Transcribed page text
>>>
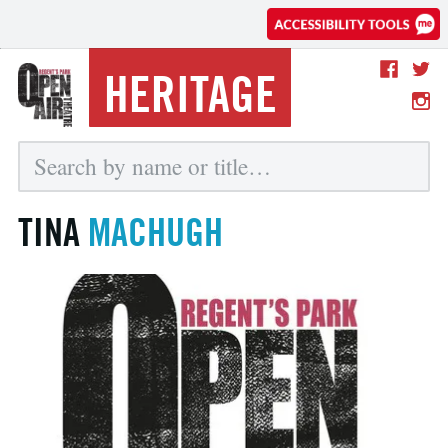
HERITAGE
TINA
MACHUGH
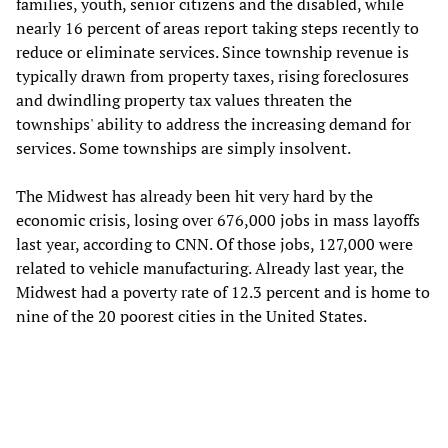
families, youth, senior citizens and the disabled, while
nearly 16 percent of areas report taking steps recently to
reduce or eliminate services. Since township revenue is
typically drawn from property taxes, rising foreclosures
and dwindling property tax values threaten the
townships' ability to address the increasing demand for
services. Some townships are simply insolvent.
The Midwest has already been hit very hard by the
economic crisis, losing over 676,000 jobs in mass layoffs
last year, according to CNN. Of those jobs, 127,000 were
related to vehicle manufacturing. Already last year, the
Midwest had a poverty rate of 12.3 percent and is home to
nine of the 20 poorest cities in the United States.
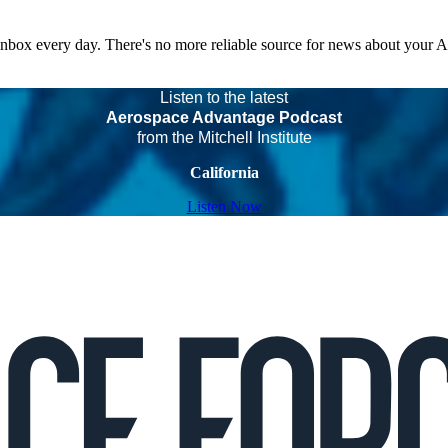
 inbox every day. There's no more reliable source for news about your 
Listen to the latest
Aerospace Advantage Podcast
from the Mitchell Institute
California
Listen Now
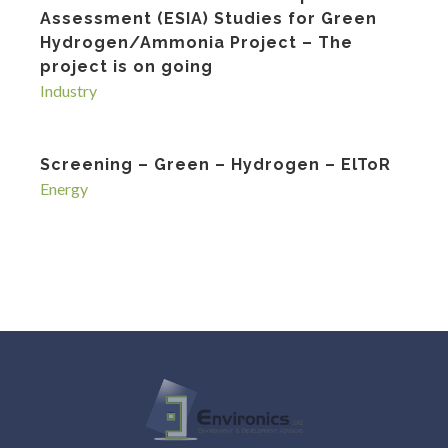
Assessment (ESIA) Studies for Green
Hydrogen/Ammonia Project – The
project is on going
Industry
Screening – Green – Hydrogen – ElToR
Energy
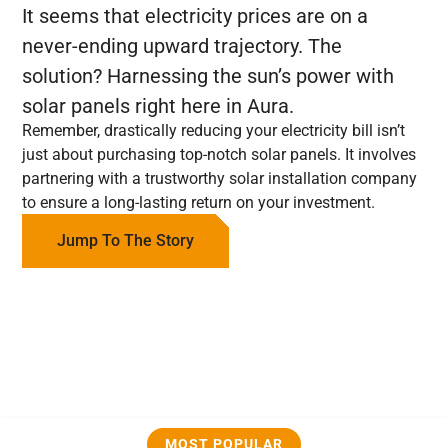
It seems that electricity prices are on a
never-ending upward trajectory. The
solution? Harnessing the sun’s power with
solar panels right here in Aura.
Remember, drastically reducing your electricity bill isn’t
just about purchasing top-notch solar panels. It involves
partnering with a trustworthy solar installation company
to ensure a long-lasting return on your investment.
Jump To The Story
MOST POPULAR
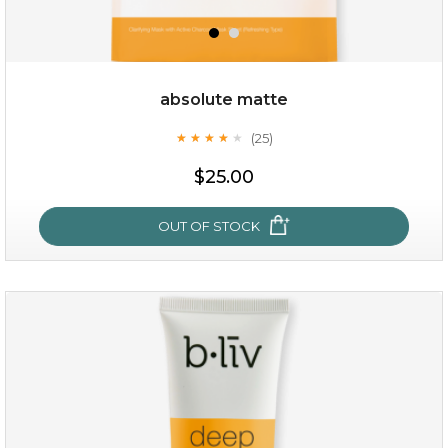
absolute matte
(25)
★
★
★
★
★
★
★
★
★
★
$35.00
$25.00
OUT OF STOCK
OUT OF STOCK
absolute matte
(25)
★
★
★
★
★
★
★
★
★
★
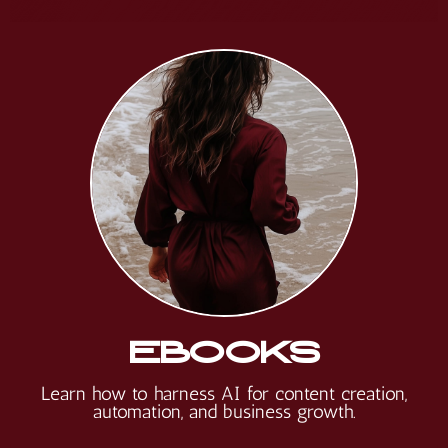
EBOOKS
Learn
how to harness AI for content creation,
automation, and business growth.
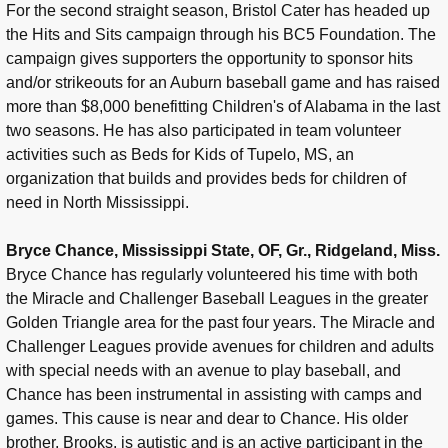
For the second straight season, Bristol Cater has headed up
the Hits and Sits campaign through his BC5 Foundation. The
campaign gives supporters the opportunity to sponsor hits
and/or strikeouts for an Auburn baseball game and has raised
more than $8,000 benefitting Children's of Alabama in the last
two seasons. He has also participated in team volunteer
activities such as Beds for Kids of Tupelo, MS, an
organization that builds and provides beds for children of
need in North Mississippi.
Bryce Chance, Mississippi State, OF, Gr., Ridgeland, Miss.
Bryce Chance has regularly volunteered his time with both
the Miracle and Challenger Baseball Leagues in the greater
Golden Triangle area for the past four years. The Miracle and
Challenger Leagues provide avenues for children and adults
with special needs with an avenue to play baseball, and
Chance has been instrumental in assisting with camps and
games. This cause is near and dear to Chance. His older
brother, Brooks, is autistic and is an active participant in the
<<<
• **TASK TO COMPLETE**
Copy out the text from every row above word for word, leaving the pictures out of your answer.

• **SOLUTION TO THIS PROBLEM**
HERITAGE
TINA
MACHUGH
families, youth, senior citizens and the disabled, while
nearly 16 percent of areas report taking steps recently to
reduce or eliminate services. Since township revenue is
typically drawn from property taxes, rising foreclosures
and dwindling property tax values threaten the
townships' ability to address the increasing demand for
services. Some townships are simply insolvent.
The Midwest has already been hit very hard by the
economic crisis, losing over 676,000 jobs in mass layoffs
last year, according to CNN. Of those jobs, 127,000 were
related to vehicle manufacturing. Already last year, the
Midwest had a poverty rate of 12.3 percent and is home to
nine of the 20 poorest cities in the United States.
 inbox every day. There's no more reliable source for news about your 
Listen to the latest
Aerospace Advantage Podcast
from the Mitchell Institute
California
Listen Now
Assessment (ESIA) Studies for Green
Hydrogen/Ammonia Project – The
project is on going
Industry
Screening – Green – Hydrogen – ElToR
Energy
It seems that electricity prices are on a
never-ending upward trajectory. The
solution? Harnessing the sun’s power with
solar panels right here in Aura.
Remember, drastically reducing your electricity bill isn’t
just about purchasing top-notch solar panels. It involves
partnering with a trustworthy solar installation company
to ensure a long-lasting return on your investment.
Jump To The Story
MOST POPULAR
absolute matte
(25)
★
★
★
★
★
★
★
★
★
★
$35.00
$25.00
OUT OF STOCK
OUT OF STOCK
absolute matte
(25)
★
★
★
★
★
★
★
★
★
★
EBOOKS
Learn
how to harness AI for content creation,
automation, and business growth.
For the second straight season, Bristol Cater has headed up
the Hits and Sits campaign through his BC5 Foundation. The
campaign gives supporters the opportunity to sponsor hits
and/or strikeouts for an Auburn baseball game and has raised
more than $8,000 benefitting Children's of Alabama in the last
two seasons. He has also participated in team volunteer
activities such as Beds for Kids of Tupelo, MS, an
organization that builds and provides beds for children of
need in North Mississippi.
Bryce Chance, Mississippi State, OF, Gr., Ridgeland, Miss.
Bryce Chance has regularly volunteered his time with both
the Miracle and Challenger Baseball Leagues in the greater
Golden Triangle area for the past four years. The Miracle and
Challenger Leagues provide avenues for children and adults
with special needs with an avenue to play baseball, and
Chance has been instrumental in assisting with camps and
games. This cause is near and dear to Chance. His older
brother, Brooks, is autistic and is an active participant in the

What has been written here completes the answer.